Rodriguez was born in a small town in Cuba in 1956
and went to Spain in 1971, first to the northwest of the
country and a little later to Madrid. Madrid was a pivotal
moment in his genesis as an artist in large part because
it is the home of the Prado Museum, considered by
many to be the finest museum in the world for Western
European paintings.
Once he discovered it, he haunted the galleries of the
Prado, intent on absorbing the magical brushwork of
Velázquez and Goya, the wide-ranging palette and wildly
inventive fantasies of Bosch, the beautiful, rhythmic
lines and sculpture-like figures of Van der Weyden, and
the ghostly, elongated forms that populated El Greco’s
feverish visions. These are ongoing influences that will
appear in his work throughout his career, in an array
of guises, informing his practice to the present day.
Rodriguez explains that his influences come from so
many sources—art, film, literature, poetry as well as
“raw life”–that he no longer knows precisely “what is an
influence and what is not.”
Circumstances changed and he and his family recrossed
the Atlantic to settle in Miami in 1973, where
Rodriguez currently lives and works.
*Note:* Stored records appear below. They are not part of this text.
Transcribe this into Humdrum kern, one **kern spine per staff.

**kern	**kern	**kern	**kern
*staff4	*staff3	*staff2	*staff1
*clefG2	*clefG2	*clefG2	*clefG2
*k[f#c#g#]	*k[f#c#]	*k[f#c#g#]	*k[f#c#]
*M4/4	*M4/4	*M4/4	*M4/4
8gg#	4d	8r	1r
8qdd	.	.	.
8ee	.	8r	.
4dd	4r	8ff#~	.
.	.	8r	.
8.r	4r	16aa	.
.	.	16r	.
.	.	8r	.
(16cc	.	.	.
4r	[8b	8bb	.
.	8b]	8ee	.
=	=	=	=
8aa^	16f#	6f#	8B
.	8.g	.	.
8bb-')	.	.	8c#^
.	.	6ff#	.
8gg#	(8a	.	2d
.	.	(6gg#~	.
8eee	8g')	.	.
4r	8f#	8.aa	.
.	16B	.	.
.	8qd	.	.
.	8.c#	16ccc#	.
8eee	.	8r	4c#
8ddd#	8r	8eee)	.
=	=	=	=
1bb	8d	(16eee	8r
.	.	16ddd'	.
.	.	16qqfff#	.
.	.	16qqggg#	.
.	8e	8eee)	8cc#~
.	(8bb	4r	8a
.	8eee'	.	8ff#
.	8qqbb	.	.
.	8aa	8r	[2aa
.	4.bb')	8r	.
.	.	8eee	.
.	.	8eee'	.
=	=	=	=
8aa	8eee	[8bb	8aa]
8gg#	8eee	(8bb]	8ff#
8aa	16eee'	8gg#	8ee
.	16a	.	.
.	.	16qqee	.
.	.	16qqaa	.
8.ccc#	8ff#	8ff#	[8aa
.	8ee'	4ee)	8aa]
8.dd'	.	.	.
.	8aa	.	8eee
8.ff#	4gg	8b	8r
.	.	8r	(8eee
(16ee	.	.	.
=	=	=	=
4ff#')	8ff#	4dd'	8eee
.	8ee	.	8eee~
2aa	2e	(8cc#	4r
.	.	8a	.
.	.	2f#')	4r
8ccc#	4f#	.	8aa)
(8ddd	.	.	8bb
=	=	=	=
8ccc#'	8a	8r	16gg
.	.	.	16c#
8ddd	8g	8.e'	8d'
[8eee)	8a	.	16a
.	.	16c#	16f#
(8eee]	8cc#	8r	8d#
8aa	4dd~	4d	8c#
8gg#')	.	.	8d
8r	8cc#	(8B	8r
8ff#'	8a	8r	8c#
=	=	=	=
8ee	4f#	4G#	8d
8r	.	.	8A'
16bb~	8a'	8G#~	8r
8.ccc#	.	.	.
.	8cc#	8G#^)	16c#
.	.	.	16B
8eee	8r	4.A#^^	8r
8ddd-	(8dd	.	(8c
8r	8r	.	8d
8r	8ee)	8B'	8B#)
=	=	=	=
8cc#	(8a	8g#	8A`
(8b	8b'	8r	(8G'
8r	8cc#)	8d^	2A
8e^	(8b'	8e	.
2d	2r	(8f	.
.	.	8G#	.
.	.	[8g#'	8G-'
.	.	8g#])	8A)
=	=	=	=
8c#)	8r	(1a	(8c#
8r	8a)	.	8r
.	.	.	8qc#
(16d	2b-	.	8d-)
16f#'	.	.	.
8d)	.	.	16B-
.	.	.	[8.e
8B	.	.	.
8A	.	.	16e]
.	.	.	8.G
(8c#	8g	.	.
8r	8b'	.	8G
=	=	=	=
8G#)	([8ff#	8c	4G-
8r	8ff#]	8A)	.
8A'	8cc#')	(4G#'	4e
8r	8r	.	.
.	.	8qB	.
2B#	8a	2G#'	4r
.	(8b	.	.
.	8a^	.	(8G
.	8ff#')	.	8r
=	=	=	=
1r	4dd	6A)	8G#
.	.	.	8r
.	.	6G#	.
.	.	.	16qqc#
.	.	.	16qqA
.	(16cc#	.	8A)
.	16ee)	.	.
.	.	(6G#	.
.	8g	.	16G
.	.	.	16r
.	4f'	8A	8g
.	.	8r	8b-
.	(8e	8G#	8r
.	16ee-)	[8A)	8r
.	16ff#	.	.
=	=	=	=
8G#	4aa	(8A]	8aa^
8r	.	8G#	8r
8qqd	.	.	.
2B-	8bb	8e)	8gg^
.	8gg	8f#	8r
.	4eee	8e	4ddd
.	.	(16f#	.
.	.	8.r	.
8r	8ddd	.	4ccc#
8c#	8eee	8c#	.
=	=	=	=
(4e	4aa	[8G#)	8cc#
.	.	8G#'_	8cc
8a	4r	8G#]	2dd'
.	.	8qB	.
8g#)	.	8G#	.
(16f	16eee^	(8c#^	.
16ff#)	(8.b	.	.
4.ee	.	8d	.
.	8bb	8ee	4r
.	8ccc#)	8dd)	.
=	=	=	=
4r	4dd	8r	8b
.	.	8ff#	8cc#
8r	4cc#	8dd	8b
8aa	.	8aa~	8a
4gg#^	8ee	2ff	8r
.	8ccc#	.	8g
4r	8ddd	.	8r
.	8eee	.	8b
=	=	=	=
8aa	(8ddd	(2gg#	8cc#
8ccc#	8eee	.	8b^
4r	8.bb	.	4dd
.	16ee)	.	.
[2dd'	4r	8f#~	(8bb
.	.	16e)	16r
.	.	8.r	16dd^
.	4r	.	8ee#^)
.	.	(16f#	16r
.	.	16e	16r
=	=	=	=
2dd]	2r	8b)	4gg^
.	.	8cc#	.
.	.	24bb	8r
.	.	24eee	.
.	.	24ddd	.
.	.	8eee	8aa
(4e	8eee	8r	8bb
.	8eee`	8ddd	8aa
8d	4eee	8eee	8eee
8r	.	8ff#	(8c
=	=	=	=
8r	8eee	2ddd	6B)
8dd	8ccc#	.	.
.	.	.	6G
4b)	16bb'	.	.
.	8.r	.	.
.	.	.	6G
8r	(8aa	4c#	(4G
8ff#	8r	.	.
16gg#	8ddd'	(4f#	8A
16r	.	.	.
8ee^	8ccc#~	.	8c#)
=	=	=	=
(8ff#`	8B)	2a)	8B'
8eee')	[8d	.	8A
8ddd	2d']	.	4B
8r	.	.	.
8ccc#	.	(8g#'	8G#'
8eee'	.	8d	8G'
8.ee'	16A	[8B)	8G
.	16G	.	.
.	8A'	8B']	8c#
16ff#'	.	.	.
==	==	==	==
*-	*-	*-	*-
It is a city with a
large Cuban American population but it is also a hub for
other Caribbean and Hispanic communities as well as
Americans and other peoples from around the world. His
earlier years had made him not only more aware of the
vastness of the world and how cultures vary but he also
learned how they are interconnected, entangled, and
how art offers, at its heart, a common language. While
he has seen many celebrated museums since then, his
experience at the Prado, like first love, was headlong, an
affair to remember. But other artists have been greatly
admired over the years as well, exerting a powerful draw:
Giorgione, Caravaggio, Géricault, Courbet, Cézanne,
Matisse, Giacometti, Max Beckmann, Giorgio Morandi,
Philip Guston, Francis Bacon, more; the list is long since
an artist need not be aesthetically monogamous.